The difference between this applet and the previous one is that the values of B in the ground and excited states can be changed over a wide enough range that bandheads can be made to appear in either the R branch (the most common case) or the P branch. The first effect of decreasing B upper is to cause convergence of the R lines. Eventually these get close enough that they overlap and form a bandhead. At still smaller values of the upper B the higher J lines of the R branch start to appear in amongst the P branch lines.
Since excited electronic states often involve states with electronic angular momentum, it is relatively common also to have a Q branch and three examples are shown (press the Q branch button). When a Q branch appears in the infrared the lines are heaped on top of each other to porduce more or less a single peak.
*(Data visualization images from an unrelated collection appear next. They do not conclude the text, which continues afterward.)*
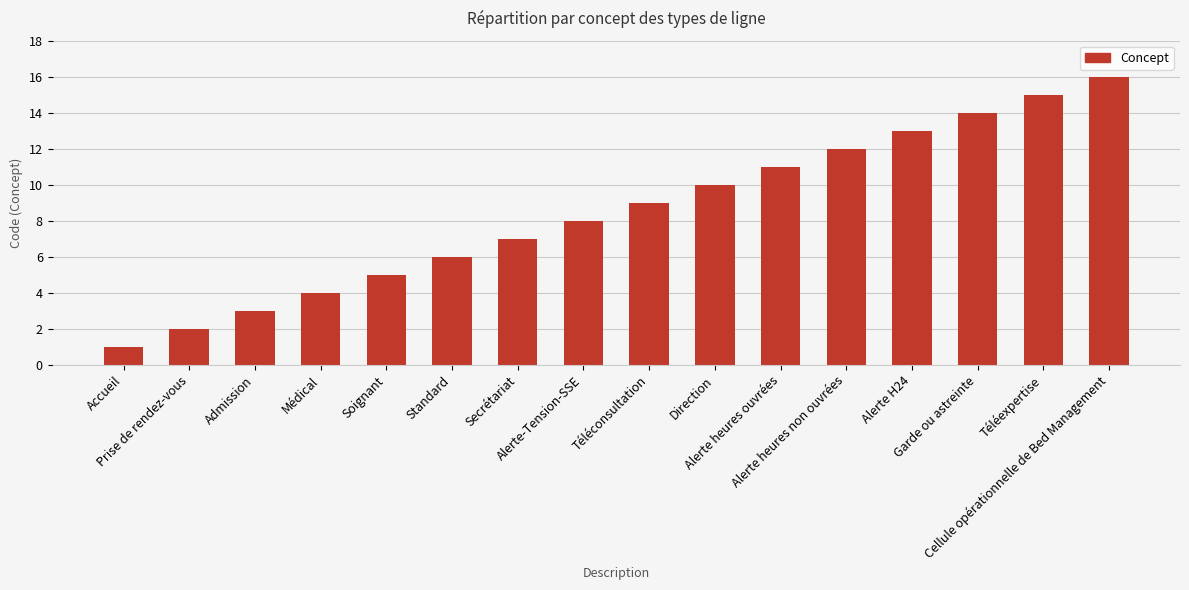

What is the label of the 12th bar from the right?

Soignant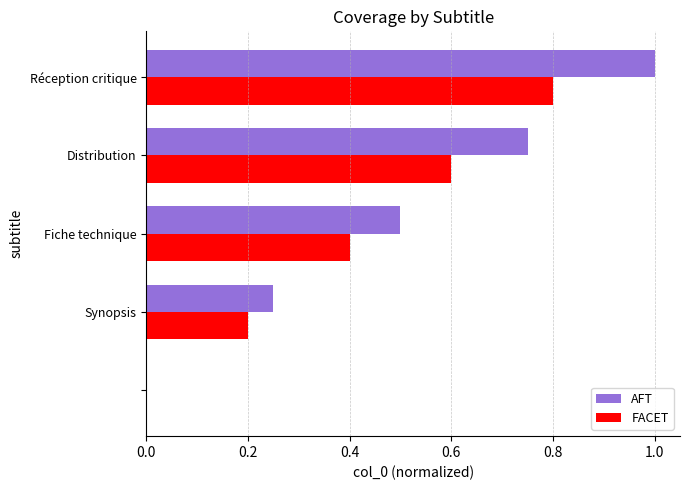

What is the maximum value shown in the chart?

1.0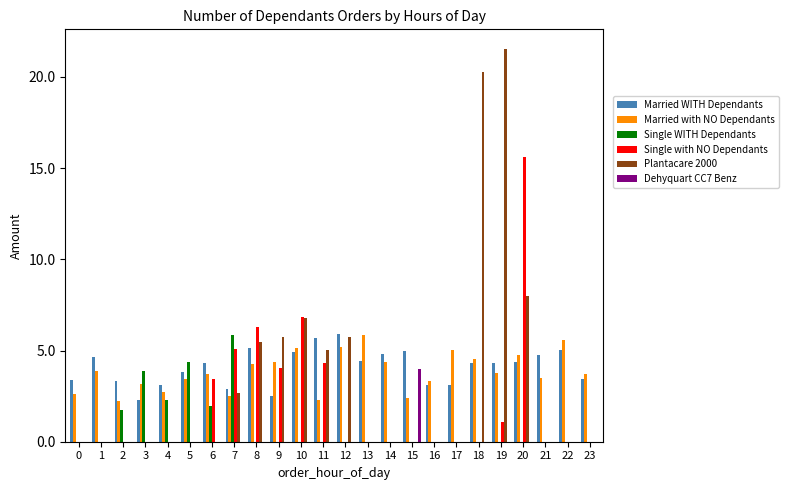

At which category does the chart reach its peak across all series?

19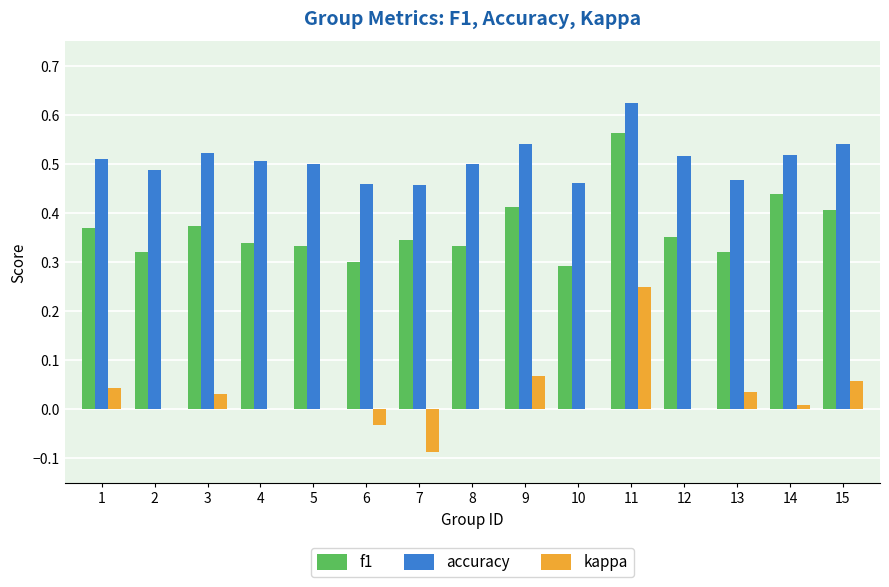

True or false: f1 has a value of 0.3 at 8.

True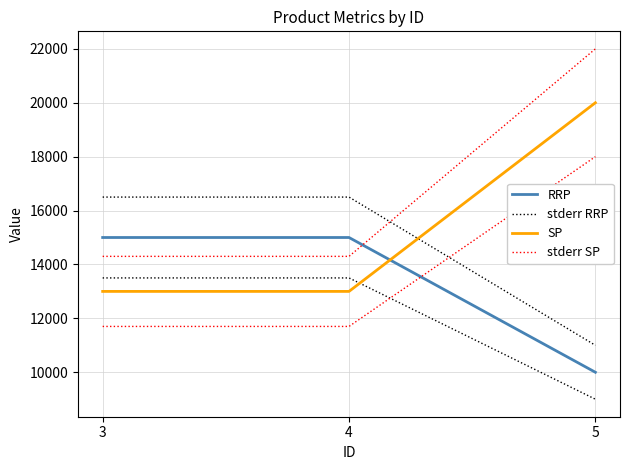

Rank the series by their maximum value, from highest to lowest.

stderr SP, SP, stderr RRP, RRP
However, for large differences between B1 and B0 the quadratic term in J will cause them also to be widely spread out. When the Q branch is intense and the change in B large the spectrum can become quite complicated in appearance.
Note that when the electronic angular momentum is 1, the toal angular momentum canot be less than 1. Thus, depending on the direction of the transition the P(1) and/or the R(0) lines may be missing. This can be seen in the applet by examining the spectra when the upper and lower values of B are identical.